→ WORK TO BE COMPLETED
Could you transcribe every record below exactly as it stands?

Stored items
* * *

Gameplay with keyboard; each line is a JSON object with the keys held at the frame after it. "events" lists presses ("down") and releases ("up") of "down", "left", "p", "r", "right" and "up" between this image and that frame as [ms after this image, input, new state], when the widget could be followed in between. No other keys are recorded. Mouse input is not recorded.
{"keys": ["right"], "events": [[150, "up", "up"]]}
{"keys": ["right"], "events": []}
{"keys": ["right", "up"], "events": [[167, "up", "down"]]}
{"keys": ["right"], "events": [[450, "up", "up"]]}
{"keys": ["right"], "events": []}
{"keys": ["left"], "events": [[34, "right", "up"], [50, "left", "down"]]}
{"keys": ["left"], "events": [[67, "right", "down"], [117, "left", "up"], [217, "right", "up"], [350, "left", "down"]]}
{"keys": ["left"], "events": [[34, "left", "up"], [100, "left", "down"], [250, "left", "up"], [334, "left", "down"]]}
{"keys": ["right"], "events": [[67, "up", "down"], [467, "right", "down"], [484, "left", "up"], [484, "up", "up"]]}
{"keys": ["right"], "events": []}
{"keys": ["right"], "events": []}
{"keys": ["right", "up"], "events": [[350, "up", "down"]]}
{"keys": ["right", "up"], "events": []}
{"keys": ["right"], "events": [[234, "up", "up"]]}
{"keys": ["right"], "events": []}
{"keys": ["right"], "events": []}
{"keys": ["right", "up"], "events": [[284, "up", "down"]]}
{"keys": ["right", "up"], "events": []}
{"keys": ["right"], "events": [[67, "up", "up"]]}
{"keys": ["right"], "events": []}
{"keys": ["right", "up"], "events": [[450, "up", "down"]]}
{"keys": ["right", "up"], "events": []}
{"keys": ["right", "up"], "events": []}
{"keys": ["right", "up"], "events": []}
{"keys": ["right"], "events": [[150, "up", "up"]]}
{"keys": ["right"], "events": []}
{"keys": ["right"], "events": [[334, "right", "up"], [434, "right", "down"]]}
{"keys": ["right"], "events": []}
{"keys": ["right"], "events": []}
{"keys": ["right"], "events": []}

* * *

→ TASK ANSWER
Gameplay with keyboard; each line is a JSON object with the keys held at the frame after it. "events" lists presses ("down") and releases ("up") of "down", "left", "p", "r", "right" and "up" between this image and that frame as [ms after this image, input, new state], when the widget could be followed in between. No other keys are recorded. Mouse input is not recorded.
{"keys": ["right"], "events": [[150, "up", "up"]]}
{"keys": ["right"], "events": []}
{"keys": ["right", "up"], "events": [[167, "up", "down"]]}
{"keys": ["right"], "events": [[450, "up", "up"]]}
{"keys": ["right"], "events": []}
{"keys": ["left"], "events": [[34, "right", "up"], [50, "left", "down"]]}
{"keys": ["left"], "events": [[67, "right", "down"], [117, "left", "up"], [217, "right", "up"], [350, "left", "down"]]}
{"keys": ["left"], "events": [[34, "left", "up"], [100, "left", "down"], [250, "left", "up"], [334, "left", "down"]]}
{"keys": ["right"], "events": [[67, "up", "down"], [467, "right", "down"], [484, "left", "up"], [484, "up", "up"]]}
{"keys": ["right"], "events": []}
{"keys": ["right"], "events": []}
{"keys": ["right", "up"], "events": [[350, "up", "down"]]}
{"keys": ["right", "up"], "events": []}
{"keys": ["right"], "events": [[234, "up", "up"]]}
{"keys": ["right"], "events": []}
{"keys": ["right"], "events": []}
{"keys": ["right", "up"], "events": [[284, "up", "down"]]}
{"keys": ["right", "up"], "events": []}
{"keys": ["right"], "events": [[67, "up", "up"]]}
{"keys": ["right"], "events": []}
{"keys": ["right", "up"], "events": [[450, "up", "down"]]}
{"keys": ["right", "up"], "events": []}
{"keys": ["right", "up"], "events": []}
{"keys": ["right", "up"], "events": []}
{"keys": ["right"], "events": [[150, "up", "up"]]}
{"keys": ["right"], "events": []}
{"keys": ["right"], "events": [[334, "right", "up"], [434, "right", "down"]]}
{"keys": ["right"], "events": []}
{"keys": ["right"], "events": []}
{"keys": ["right"], "events": []}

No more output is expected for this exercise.